The "shocking firsthand account" ("Chicago Sun-Times") of one man's years inside the notorious American prison--and his Kafkaesque struggle to clear his name.
When "Enemy Combatant" was first published in the United States in hardcover in 2006 it garnered sensational reviews, and its author was featured in the "New York Times, the Los Angeles Times," on National Public Radio, and on ABC News. A second generation British Muslim, Begg had been held by the U.S. military for more than three years before being released without charge in January of 2005. His memoir is the first published account by a Guantanamo detainee of life inside the infamous prison.
Writing in the "Washington Post Book World," Jane Mayer described "Enemy Combatant" as "fascinating...Begg provides some ideological counterweight to the one-sided spin coming from the U.S. government.

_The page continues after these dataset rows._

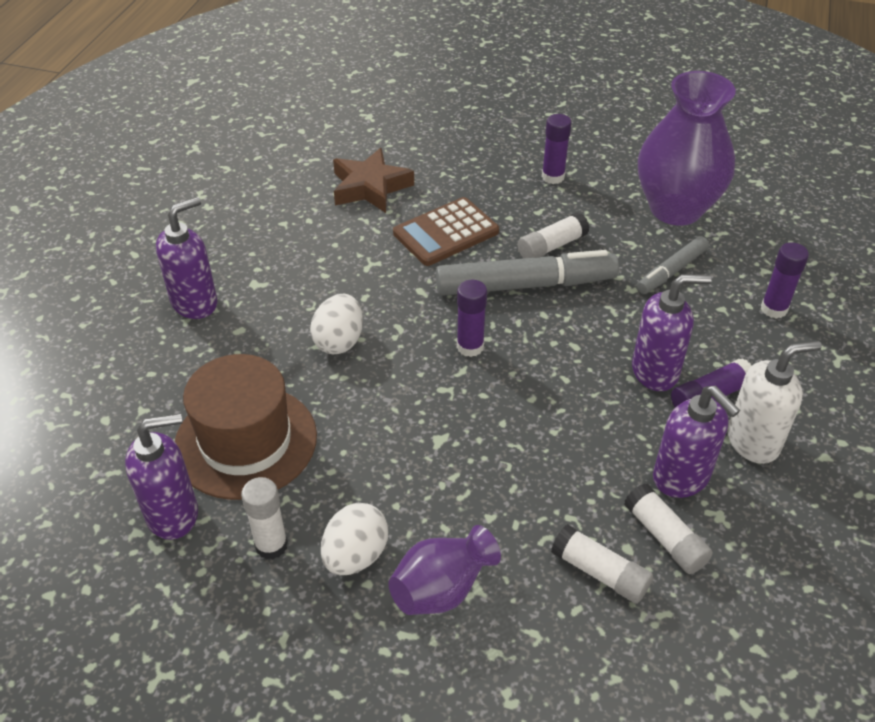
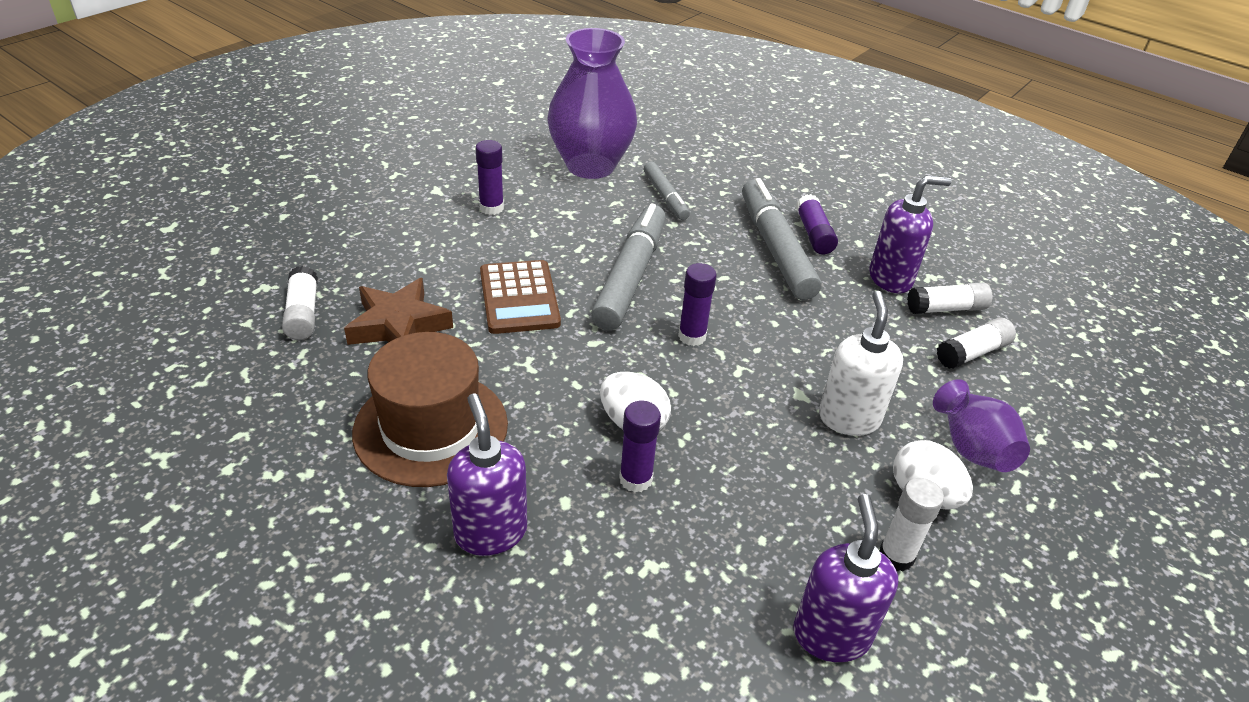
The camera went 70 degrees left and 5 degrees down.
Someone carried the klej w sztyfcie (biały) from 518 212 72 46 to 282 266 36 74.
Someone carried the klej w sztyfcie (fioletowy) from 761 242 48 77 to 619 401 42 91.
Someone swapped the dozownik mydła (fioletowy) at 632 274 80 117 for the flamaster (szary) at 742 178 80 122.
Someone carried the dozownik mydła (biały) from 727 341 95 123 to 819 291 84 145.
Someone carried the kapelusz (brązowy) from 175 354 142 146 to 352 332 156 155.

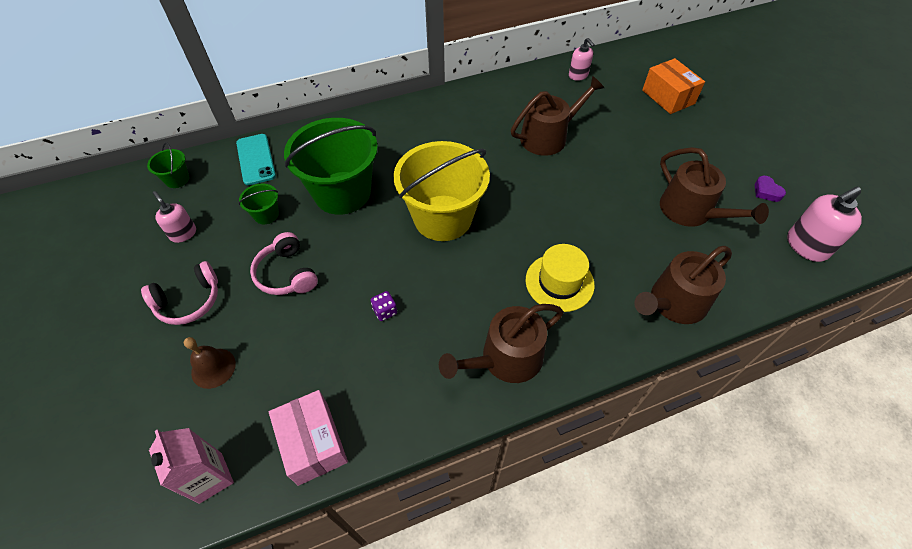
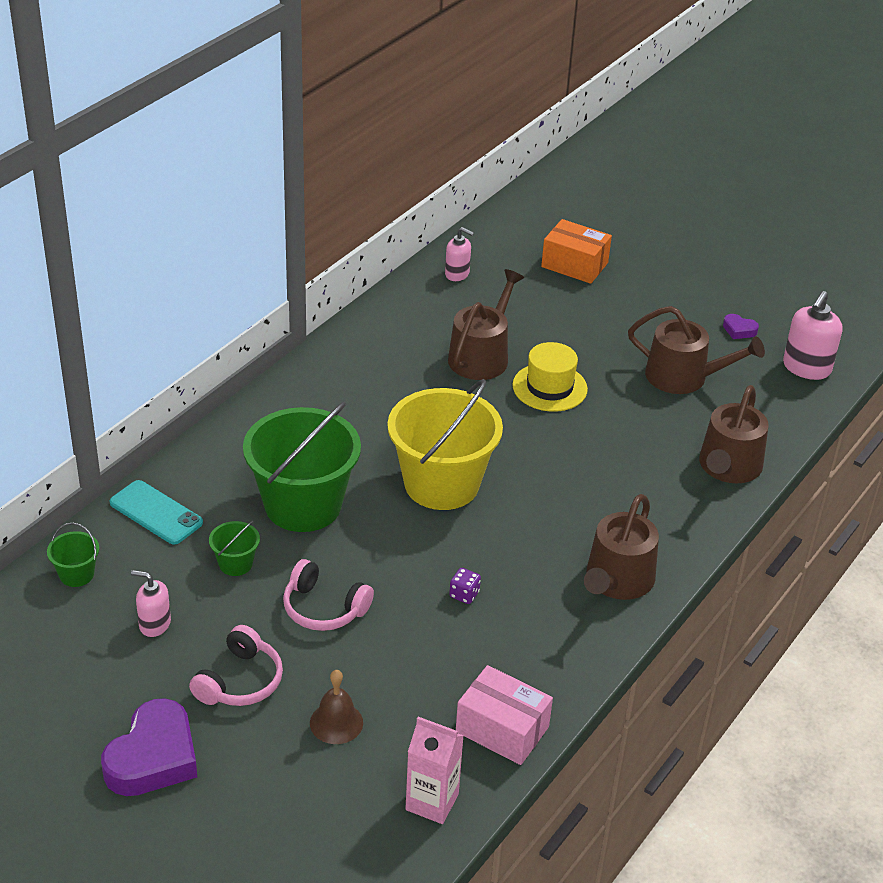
The camera went 35 degrees left and 15 degrees down.
Someone carried the kapelusz (żółty) from 525 244 70 68 to 512 342 76 70.
Someone put down the serce (fioletowy) at 101 698 96 98.

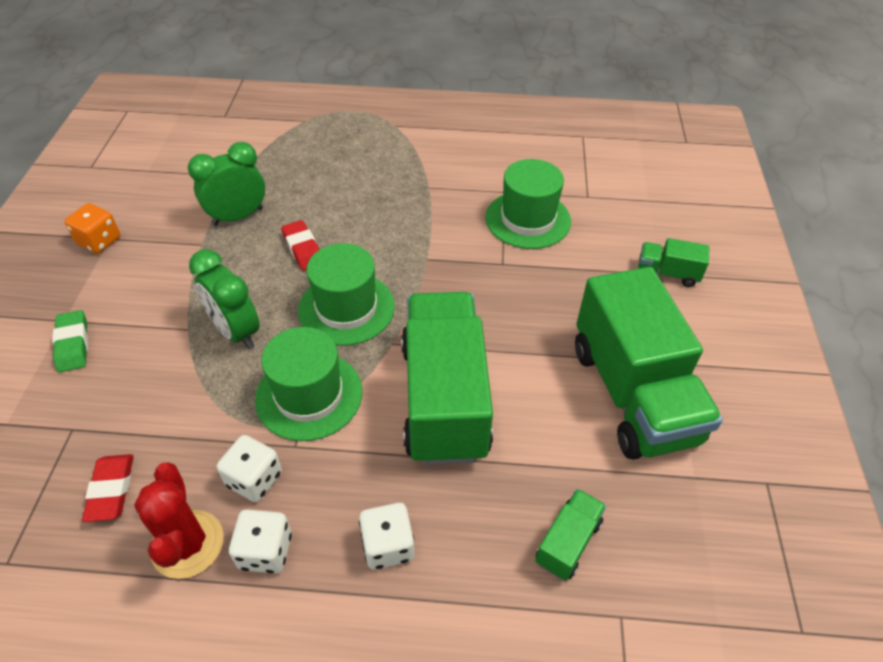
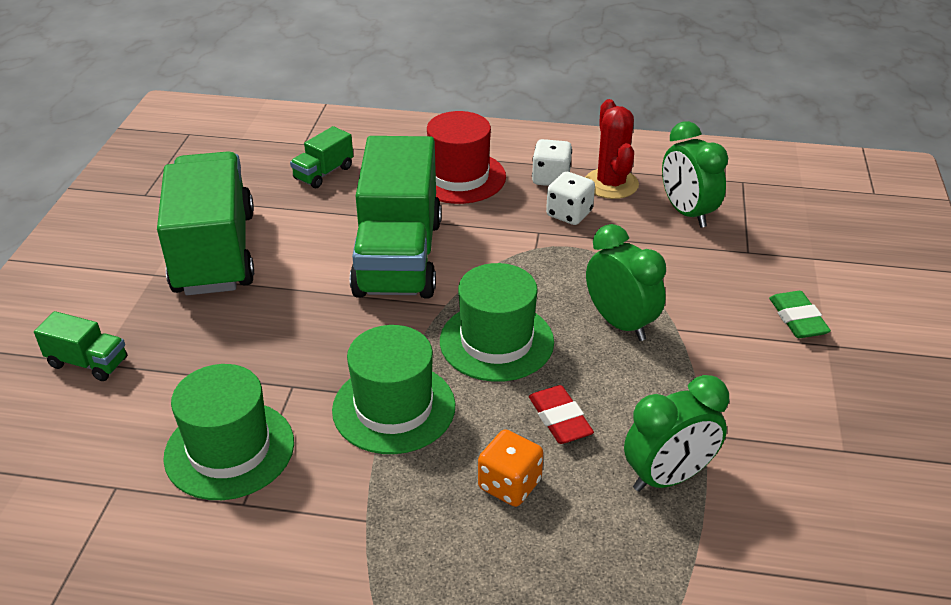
The camera went 175 degrees left and 10 degrees down.
Someone carried the kostka do gry (pomarańczowy) from 65 203 55 50 to 478 429 66 78.
Someone carried the kapelusz (zielony) from 255 327 107 114 to 332 325 123 129.
Someone swapped the gumka do mazania (czerwony) at 82 454 52 68 for the budzik (zielony) at 662 121 66 107.
Someone swapped the kostka do gry (biały) at 359 503 55 67 for the kapelusz (czerwony) at 427 111 79 93.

He writes passionately and personally, stripping readers of the comforting lie that somehow the detainees aren't really like us, with emotional attachments, intellectual interests and fully developed humanity."
Recommended by the "Financial Times" and "Tikkun" magazine and a "ColorLines" Editors' Pick of Post-9/11 Books, "Enemy Combatant" is "a forcefully told, up-to-the-minute political story...necessary reading for people on all sides of the issue" ("Publishers Weekly," starred review).